## Your objective
Quote the part of the data that opens with the line containing "percentageWeeklyLiquidAssets" and closes with the end of the data, including both ends, and leave out the pictures.

## Data provided
--
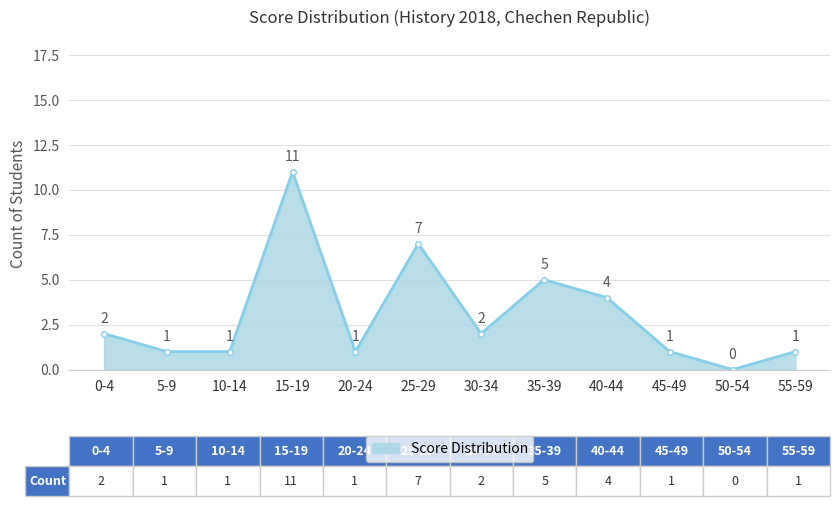

How many points are higher than both their immediate neighbors (excluding endpoints)?

3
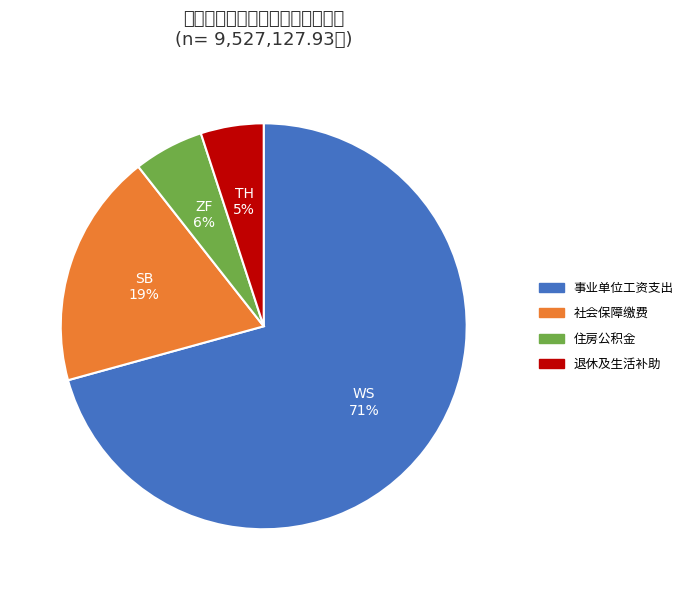

True or false: 退休及生活补助 accounts for 19% of the total.

False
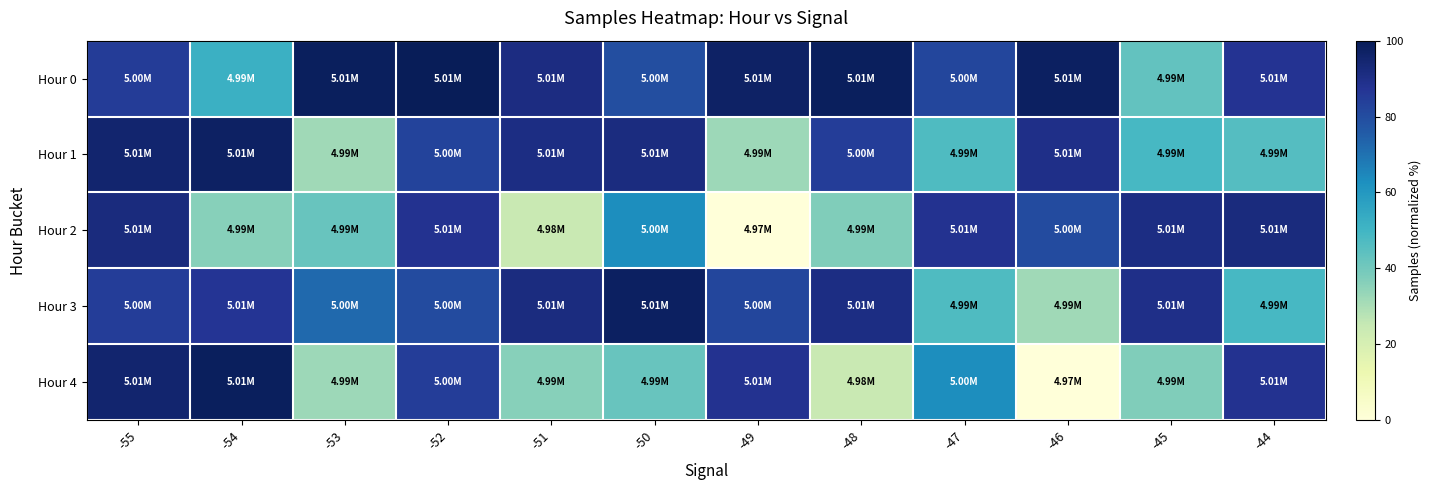

How many distinct data groups are displayed?

5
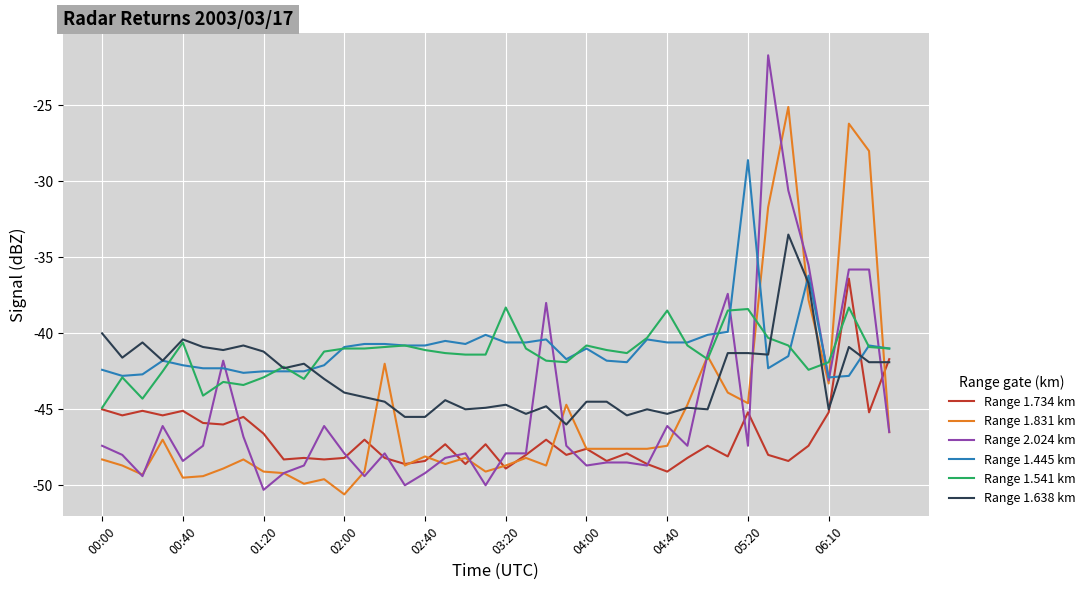

What is the minimum value shown in the chart?

-50.6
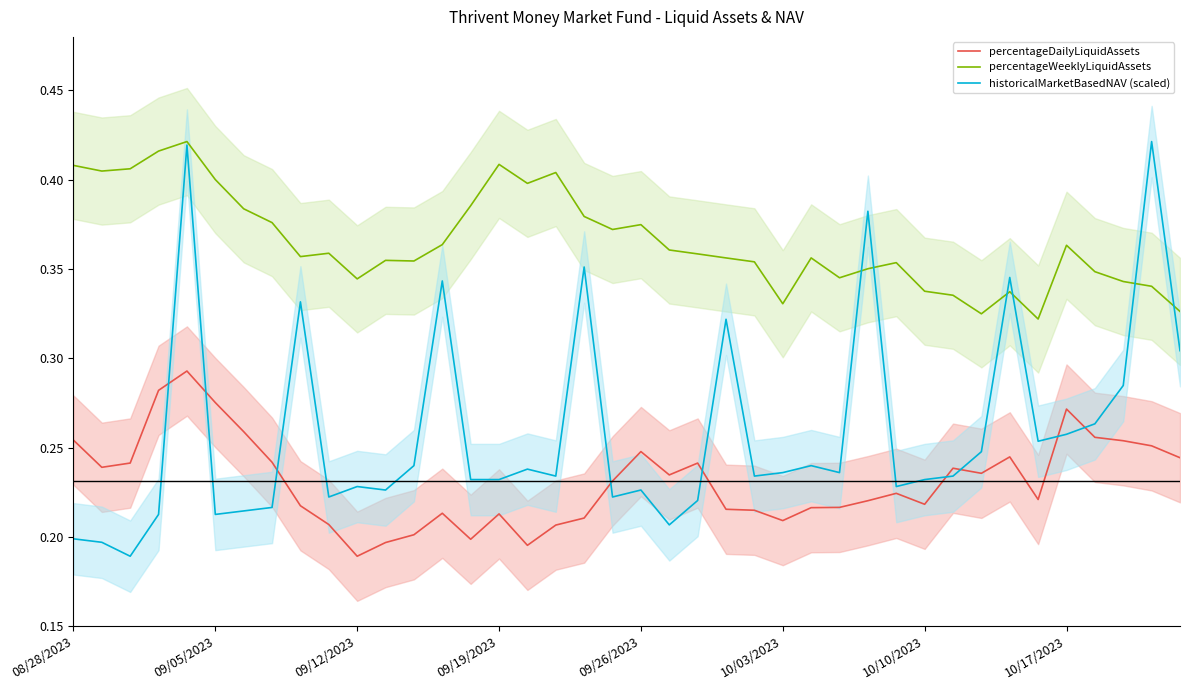

Which series has the largest total across all categories?

percentageWeeklyLiquidAssets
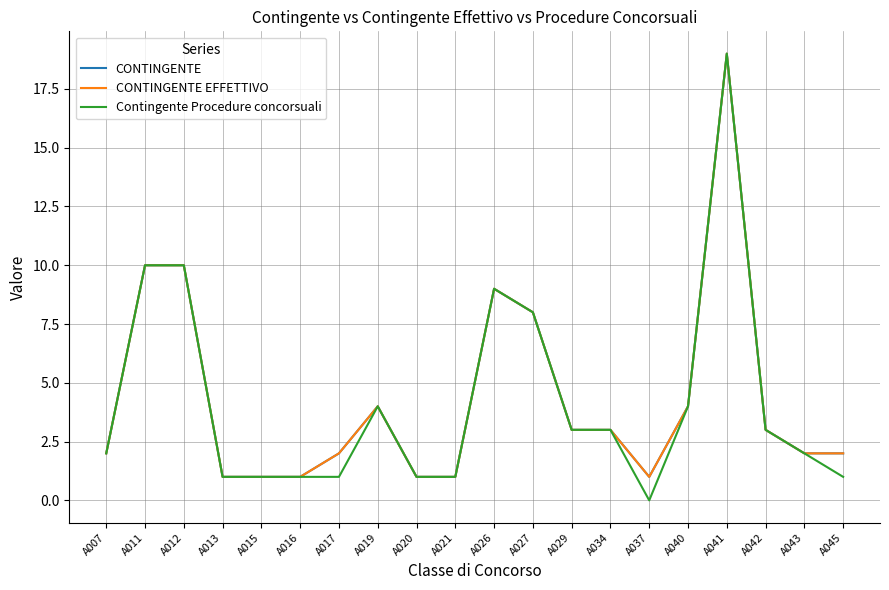

Does the chart have visible grid lines?

Yes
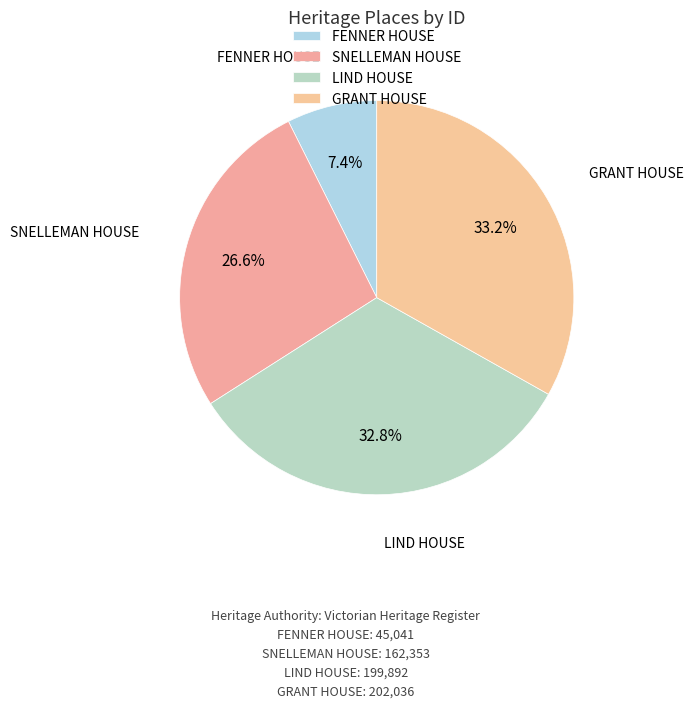

Which slice is the smallest?

FENNER HOUSE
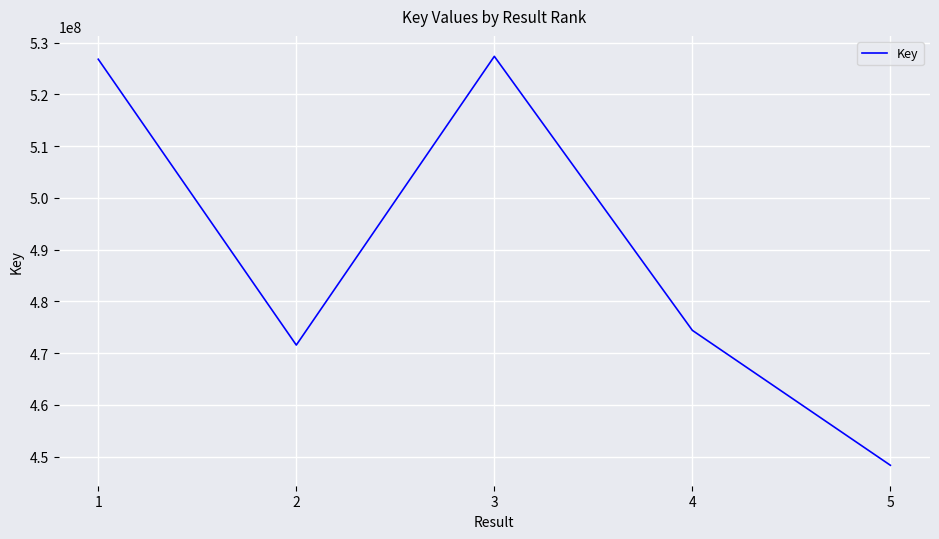

What is the difference between the values at 1 and 5?

78474839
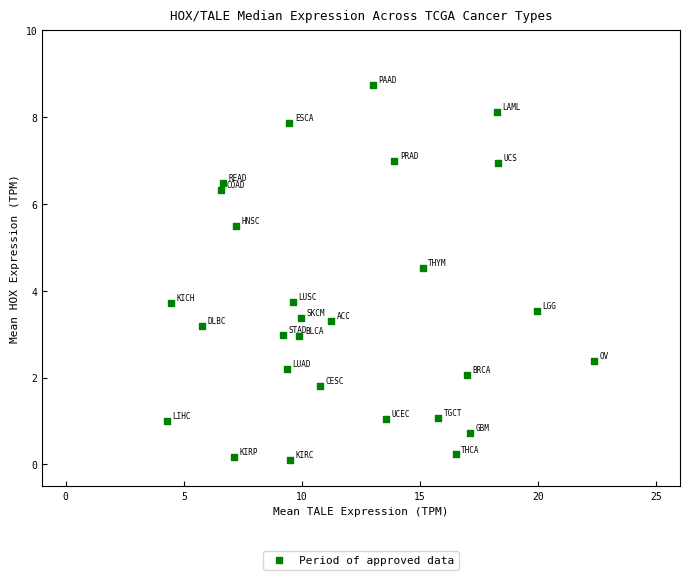

What is the range of X values (max minus min)?

18.1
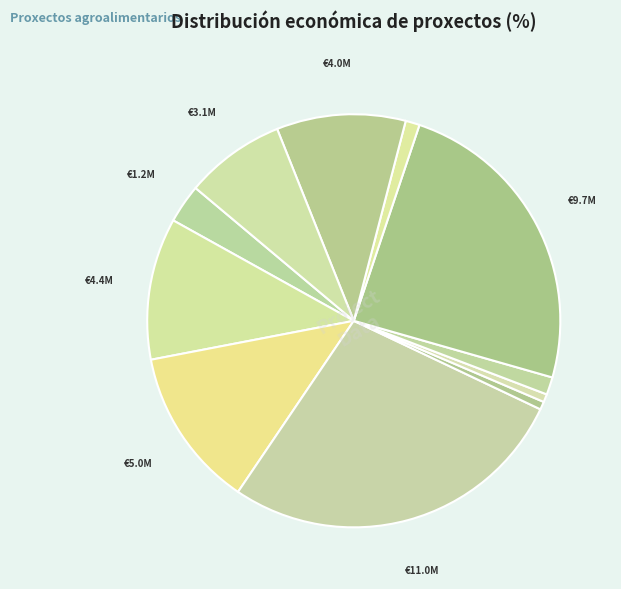

How many slices are in this pie chart?

11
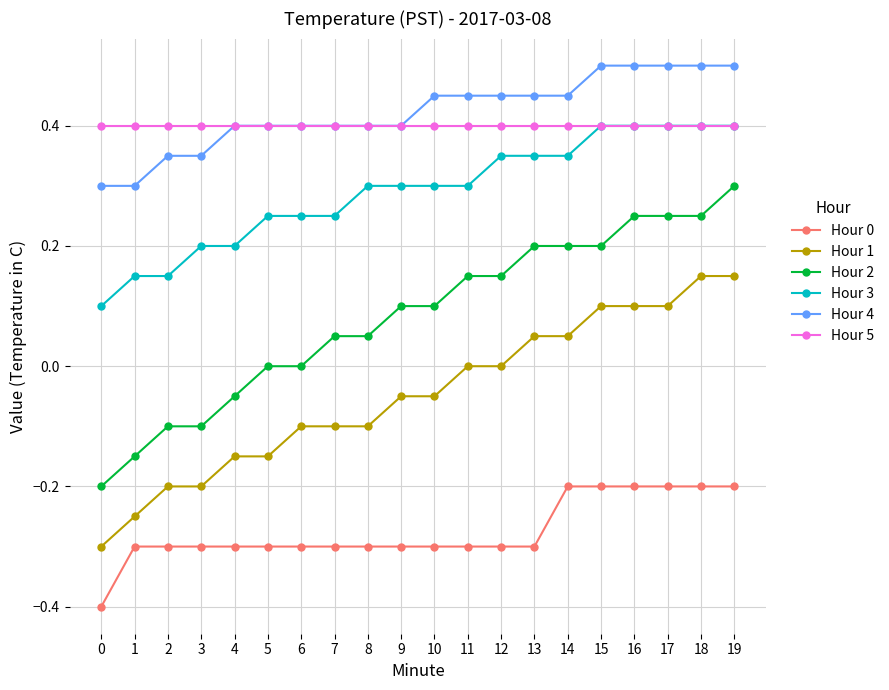

What is the total value across all series at 11?

1.0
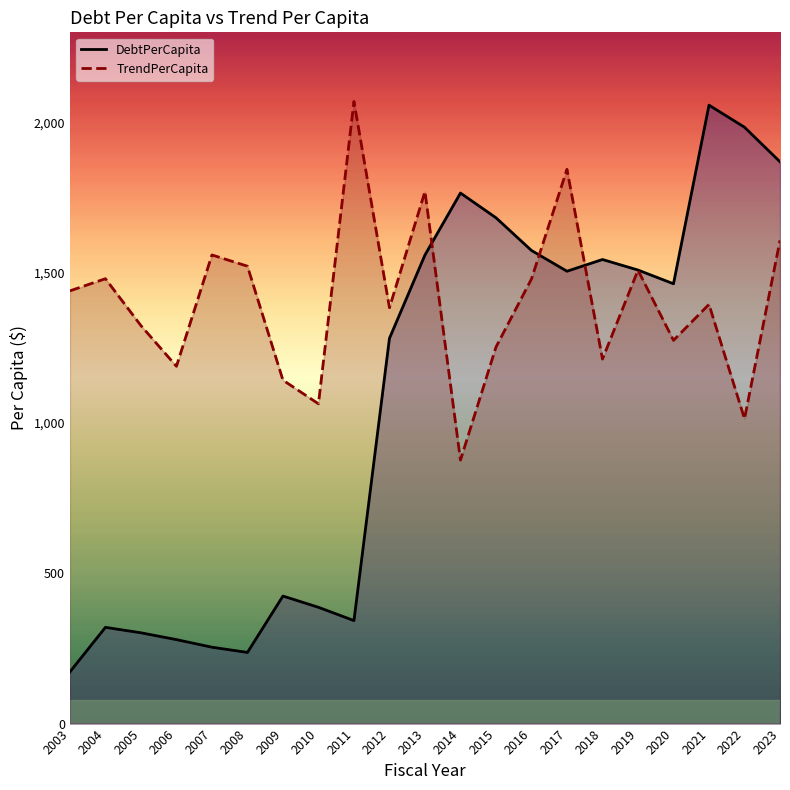

At how many categories does at least one series exceed 1198?

18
--
## Response to this exercise
percentageWeeklyLiquidAssets

Does the chart have visible grid lines?

Yes

Which slice is the smallest?

FENNER HOUSE

What is the difference between the values at 1 and 5?

78474839

What is the range of X values (max minus min)?

18.1

How many slices are in this pie chart?

11

What is the total value across all series at 11?

1.0

At how many categories does at least one series exceed 1198?

18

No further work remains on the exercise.